I have come to recognise that there is something deeply regulating about a side-quest that chooses me.

It offers momentum without coercion.
Structure without shame.
Completion without the heaviness of obligation.

Often, once we have followed the detour far enough, we find we can return to The Thing [that we were avoiding in the first place] with more steadiness. The nervous system has softened. The resistance has eased. We’ve created something along the way.

Or we realise The Thing was not actually the thing at all.

For those of us navigating perimenopause and/or later-realised neurodivergence, this can feel especially poignant. Parts of us that once complied no longer wish to. Energy is more precious. Tolerance for self-bullying is lower.

We may be less willing to force ourselves.

And more willing, sometimes, to trust the wild and distracting currents of our own attention.

A quiet celebration

This is not a manifesto against responsibility.
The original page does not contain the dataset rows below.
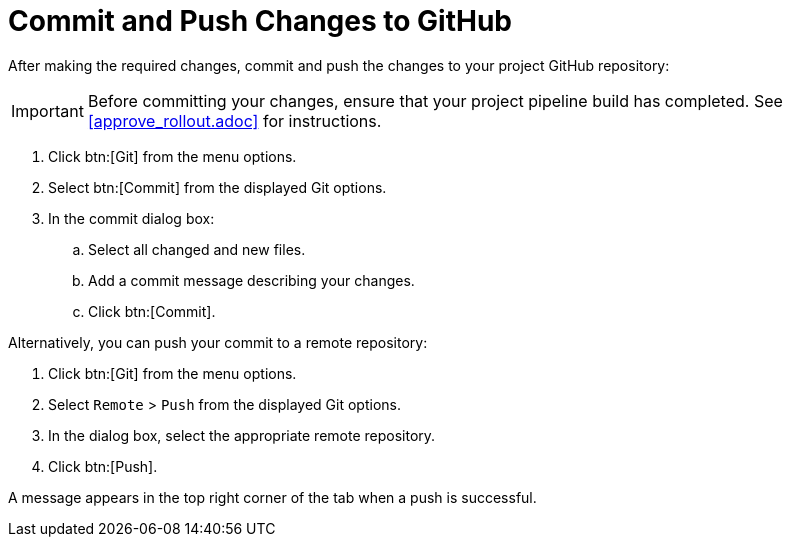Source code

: [#commit_sb-{context}]
= Commit and Push Changes to GitHub

After making the required changes, commit and push the changes to your project GitHub repository:

IMPORTANT: Before committing your changes, ensure that your project pipeline build has completed. See <<approve_rollout.adoc>> for instructions.

. Click btn:[Git] from the menu options.

. Select btn:[Commit] from the displayed Git options.

. In the commit dialog box:

.. Select all changed and new files.

.. Add a commit message describing your changes.

.. Click btn:[Commit].

Alternatively, you can push your commit to a remote repository:

. Click btn:[Git] from the menu options.

. Select `Remote` > `Push` from the displayed Git options.

. In the dialog box, select the appropriate remote repository.

. Click btn:[Push].

A message appears in the top right corner of the tab when a push is successful.
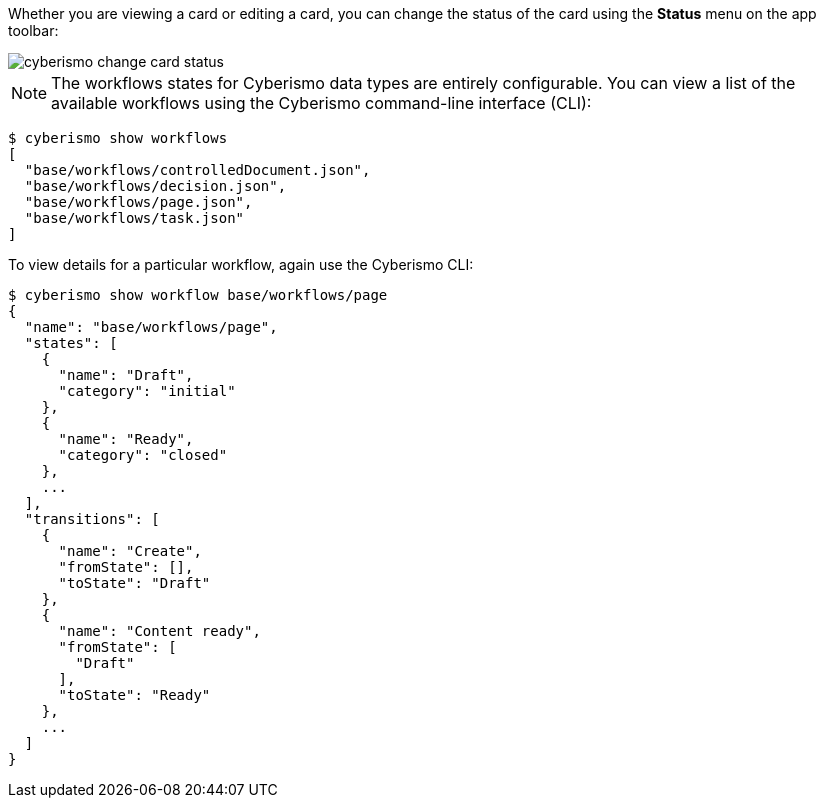 Whether you are viewing a card or editing a card, you can change the status of the card using the *Status* menu on the app toolbar:

image::cyberismo-change-card-status.png[]

NOTE: The workflows states for Cyberismo data types are entirely configurable. You can view a list of the available workflows using the Cyberismo command-line interface (CLI):

[source,console]
----
$ cyberismo show workflows
[
  "base/workflows/controlledDocument.json",
  "base/workflows/decision.json",
  "base/workflows/page.json",
  "base/workflows/task.json"
]
----

To view details for a particular workflow, again use the Cyberismo CLI:

[source,console]
----
$ cyberismo show workflow base/workflows/page
{
  "name": "base/workflows/page",
  "states": [
    {
      "name": "Draft",
      "category": "initial"
    },
    {
      "name": "Ready",
      "category": "closed"
    },
    ...
  ],
  "transitions": [
    {
      "name": "Create",
      "fromState": [],
      "toState": "Draft"
    },
    {
      "name": "Content ready",
      "fromState": [
        "Draft"
      ],
      "toState": "Ready"
    },
    ...
  ]
}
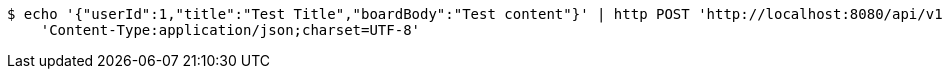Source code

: [source,bash]
----
$ echo '{"userId":1,"title":"Test Title","boardBody":"Test content"}' | http POST 'http://localhost:8080/api/v1/community/boards' \
    'Content-Type:application/json;charset=UTF-8'
----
It is an invitation to hold our side-quests with a little more curiosity and a little less contempt.

To notice when they are helping.
To notice when they are avoidance.
To gently discern the difference over time.

And to remember that creativity does not always move in straight lines.

Some of us think in spirals.
Some of us build in layers.
Some of us need to walk into another room entirely before we can return.

There is joy in that.

There is community in that too. A quiet recognition among hypercurious, strong-willed, easily-bored, deeply-creative adults who do not like to be told what to do, even by ourselves.

We are not broken for this.

Sometimes, we are simply on a side-quest.

And sometimes, that is exactly where we need to be.

FAQs

1. Is procrastination common for neurodivergent people?

Many neurodivergent adults experience differences in executive functioning and attention. What looks like procrastination from the outside may sometimes be the brain seeking stimulation, safety, or clarity before engaging with a task.

2. Can procrastination sometimes be creative?

Absolutely. While avoidance can create problems, many people find that following a different thread of interest can generate energy, creativity, and movement that helps them return to the original task later.

3. Why can perimenopause affect focus and productivity?

Hormonal shifts during perimenopause can affect attention, memory, motivation and emotional regulation. These changes can make previously reliable strategies feel less effective.